● **Assignment A**: In the notebook on CLT convergence speed below, which properties of the underlying population distribution does the rate of convergence particularly depend on?
● **Assignment B**: Translate this sentence from the notebook on CLT convergence speed below into Spanish: "The aim is to develop geometric and empirical intuition for how fast the Gaussian approximation becomes accurate across different distributions."
:: Passage for review ::
# CLT Speed Race

This notebook presents an interactive, simulation-based visualization of the **speed of convergence in the Central Limit Theorem (CLT)**. While the classical CLT guarantees that the standardized sample mean converges in distribution to a standard normal random variable, the **rate of convergence** depends materially on the underlying population distribution — particularly its skewness, kurtosis, and tail behavior. The aim is to develop geometric and empirical intuition for *how fast* the Gaussian approximation becomes accurate across different distributions.

## Mathematical Setup

Let $X_1,\dots,X_n$ be i.i.d. random variables with mean $\mu$ and variance $\sigma^2$, assumed finite unless explicitly noted otherwise.

The sample mean is
$$
\bar X_n=\frac{1}{n}\sum_{i=1}^n X_i.
$$

The standardized mean is
$$
Z_n=\frac{\sqrt{n}(\bar X_n-\mu)}{\sigma}.
:::
:: Available data ::
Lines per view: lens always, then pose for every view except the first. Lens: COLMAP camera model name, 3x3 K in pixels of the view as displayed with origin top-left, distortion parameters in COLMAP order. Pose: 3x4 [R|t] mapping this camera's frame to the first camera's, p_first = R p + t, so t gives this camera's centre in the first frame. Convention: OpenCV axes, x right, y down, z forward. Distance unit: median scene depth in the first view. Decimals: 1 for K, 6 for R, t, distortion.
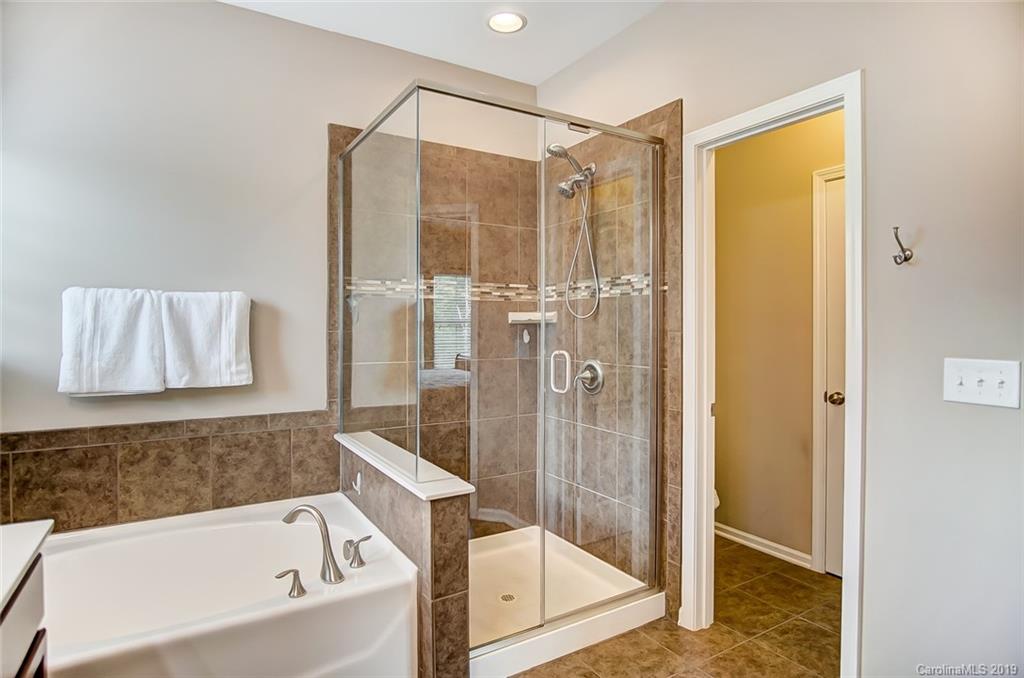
:::
● **Task result A**: Its skewness, kurtosis, and tail behavior.

● **Task result B**: El objetivo es desarrollar una intuición geométrica y empírica sobre qué tan rápido la aproximación gaussiana se vuelve precisa en distintas distribuciones.